[Exercises]
A: Write out the part of the essay on "and" versus "but" between "And Not But" and "a little worried.", inclusive.
B: In the essay on "and" versus "but," what is said about whatever comes before the word "but"?
C: Extend the essay on "and" versus "but" onward from its last sentence.

[Extract to read]
+ + + + + + +
And Not But
We all know Bob at work. Bob is a brilliant colleague. Bob does a great job on every project and is an amazingly sharp thinker. But Bob can be rude sometimes and working with him is a mixed bag. Someone who doesn’t know Bob and just got placed on a project with him asks: “Is Bob good to work with?” You sigh and repeat the words above. The new person comes away a little worried.
All they’ve really heard is that “Bob can be rude sometimes”. Now, you know there’s more nuance there. Bob really can be amazing learn from and can be a boon to your professional growth. Bob has value, but…
It’s been said that whatever comes before the word “but” is meaningless, and although there are exceptions, it’s a good rule of thumb. What you said about Bob is reduced to an either/or framing that emphasizes the words after “but”. Consider an alternative three-letter word: and.
“And” embraces the nuance you are trying to convey. It lets us look at situations from a different angle and reach new, valid conclusions. It helps highlight the (sometimes uncomfortable) truth that there are more than two ways to think about everything in the world.
+ + + + + + +
[Information shown]
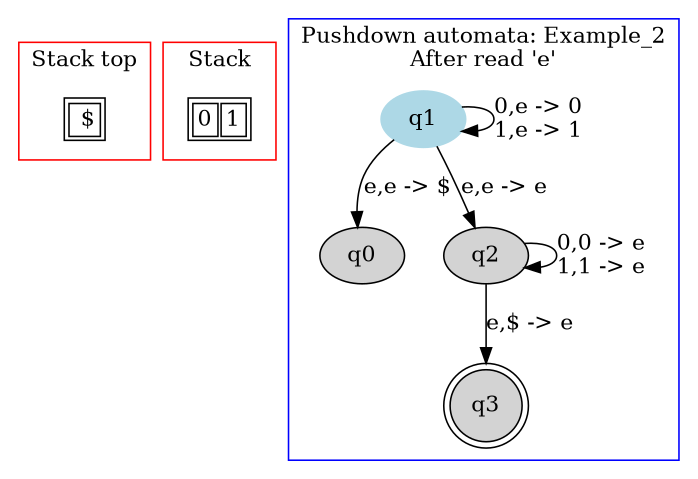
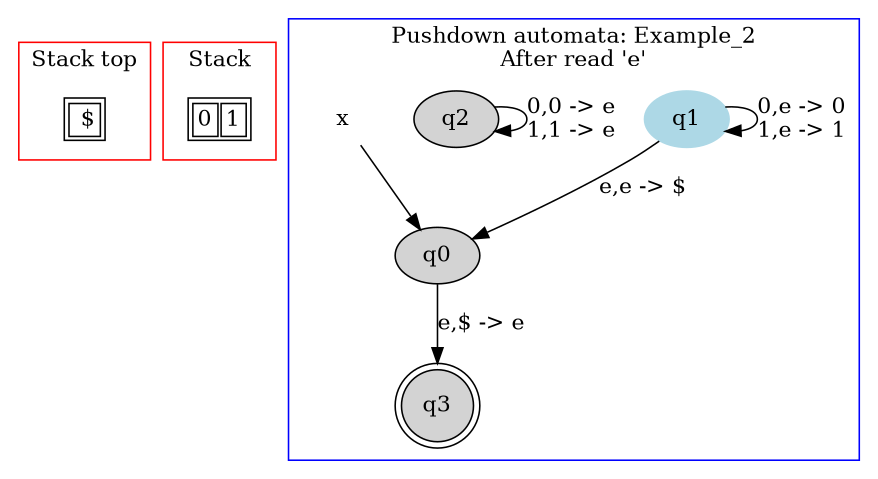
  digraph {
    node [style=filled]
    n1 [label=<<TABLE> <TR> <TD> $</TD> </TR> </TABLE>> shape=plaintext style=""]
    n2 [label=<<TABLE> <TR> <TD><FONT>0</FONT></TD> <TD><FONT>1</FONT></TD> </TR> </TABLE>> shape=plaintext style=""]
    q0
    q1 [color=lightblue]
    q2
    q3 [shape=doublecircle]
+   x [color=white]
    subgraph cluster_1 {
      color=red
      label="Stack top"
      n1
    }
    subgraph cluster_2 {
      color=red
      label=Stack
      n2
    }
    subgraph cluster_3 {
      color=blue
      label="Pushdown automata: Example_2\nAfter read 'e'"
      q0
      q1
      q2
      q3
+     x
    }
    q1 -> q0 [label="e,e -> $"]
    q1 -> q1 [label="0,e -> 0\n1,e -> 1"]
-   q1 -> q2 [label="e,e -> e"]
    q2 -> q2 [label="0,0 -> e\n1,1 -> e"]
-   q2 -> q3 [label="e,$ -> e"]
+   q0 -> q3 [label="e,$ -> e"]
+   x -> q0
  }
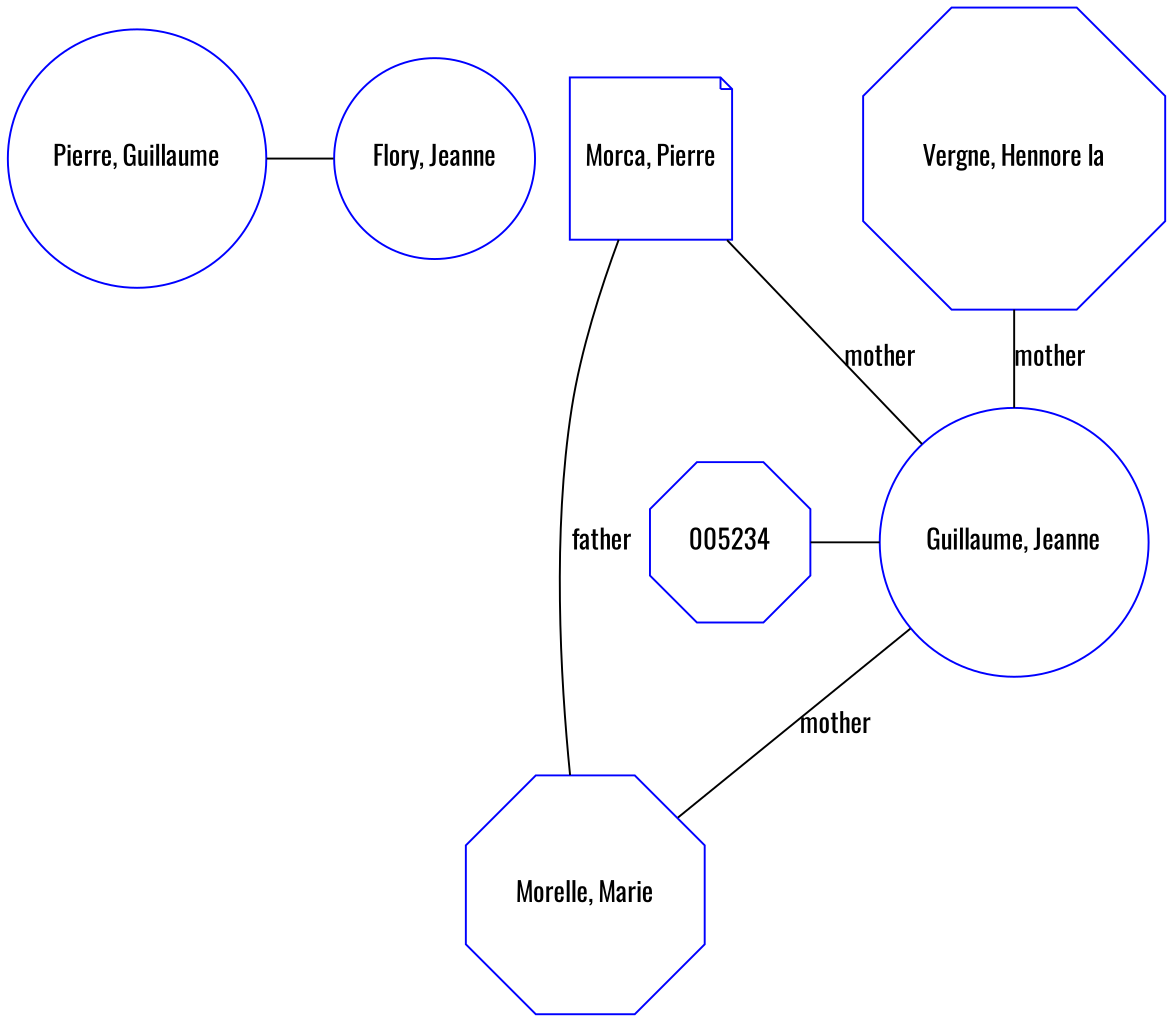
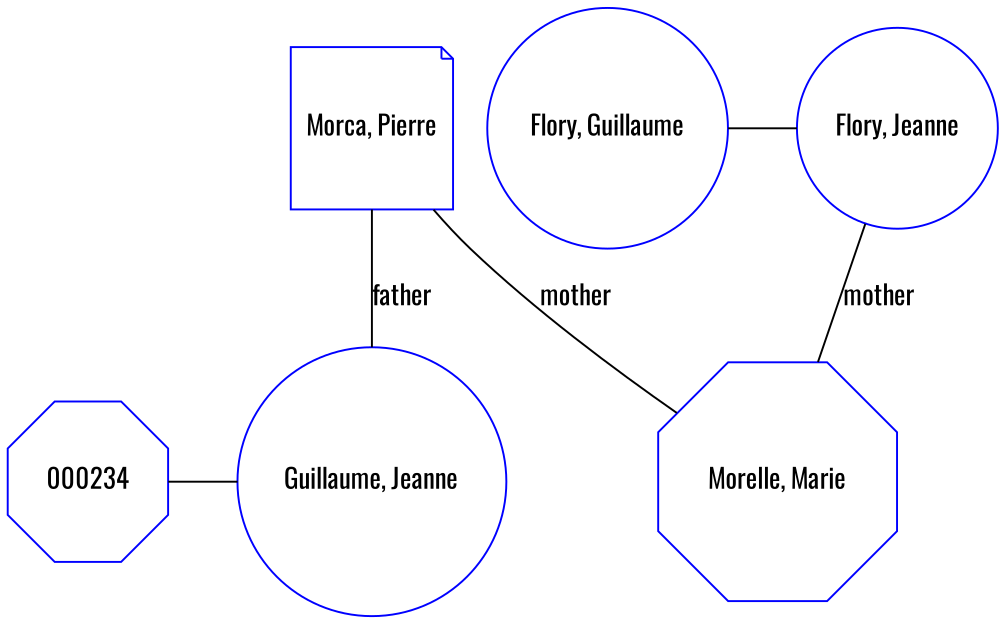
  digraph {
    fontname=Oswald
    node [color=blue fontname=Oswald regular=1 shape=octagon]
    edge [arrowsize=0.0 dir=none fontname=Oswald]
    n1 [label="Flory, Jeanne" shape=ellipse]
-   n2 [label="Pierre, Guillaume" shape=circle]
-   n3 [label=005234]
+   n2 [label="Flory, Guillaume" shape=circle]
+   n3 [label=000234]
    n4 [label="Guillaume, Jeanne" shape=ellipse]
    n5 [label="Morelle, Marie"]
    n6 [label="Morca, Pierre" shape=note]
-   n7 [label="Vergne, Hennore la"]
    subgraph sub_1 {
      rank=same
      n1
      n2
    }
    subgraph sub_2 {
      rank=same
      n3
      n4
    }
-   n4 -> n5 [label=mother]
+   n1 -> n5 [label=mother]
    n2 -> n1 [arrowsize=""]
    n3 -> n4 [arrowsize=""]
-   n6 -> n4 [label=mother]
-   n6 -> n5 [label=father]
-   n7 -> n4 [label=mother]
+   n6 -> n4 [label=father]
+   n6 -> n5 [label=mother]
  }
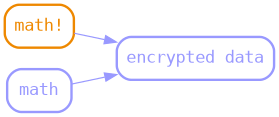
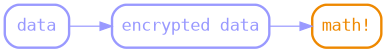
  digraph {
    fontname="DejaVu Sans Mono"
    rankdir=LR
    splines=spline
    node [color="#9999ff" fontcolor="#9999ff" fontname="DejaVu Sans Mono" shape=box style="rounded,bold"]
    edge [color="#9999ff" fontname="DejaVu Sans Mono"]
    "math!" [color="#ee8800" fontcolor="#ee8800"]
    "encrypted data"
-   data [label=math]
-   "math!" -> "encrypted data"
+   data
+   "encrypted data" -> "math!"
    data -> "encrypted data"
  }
+ + + + + + +
[Answers for the exercise]
A:
And Not But
We all know Bob at work. Bob is a brilliant colleague. Bob does a great job on every project and is an amazingly sharp thinker. But Bob can be rude sometimes and working with him is a mixed bag. Someone who doesn’t know Bob and just got placed on a project with him asks: “Is Bob good to work with?” You sigh and repeat the words above. The new person comes away a little worried.

B: It is said to be meaningless.

C:
The Best Tool for the Job
A different example: Software development is generally thought of as a pretty “hard” science, in that there is a “correct” way to accomplish a problem. This is false. We all have our favorite way to solve a problem, but there is no one way; only endless tradeoffs. “I like the idea of using a typed language, but an untyped language will help us code faster.” That’s a false choice, or at best there’s a lot more to take in to account. Use the word “and” instead, and the statement reveals a lot more of the ambiguity that was hiding. Why do you liked a typed language? What about an untyped language makes coding faster? Answering these will help you think through the actual constraints of whatever you’re trying to accomplish so you can make a better decision for your specific goals.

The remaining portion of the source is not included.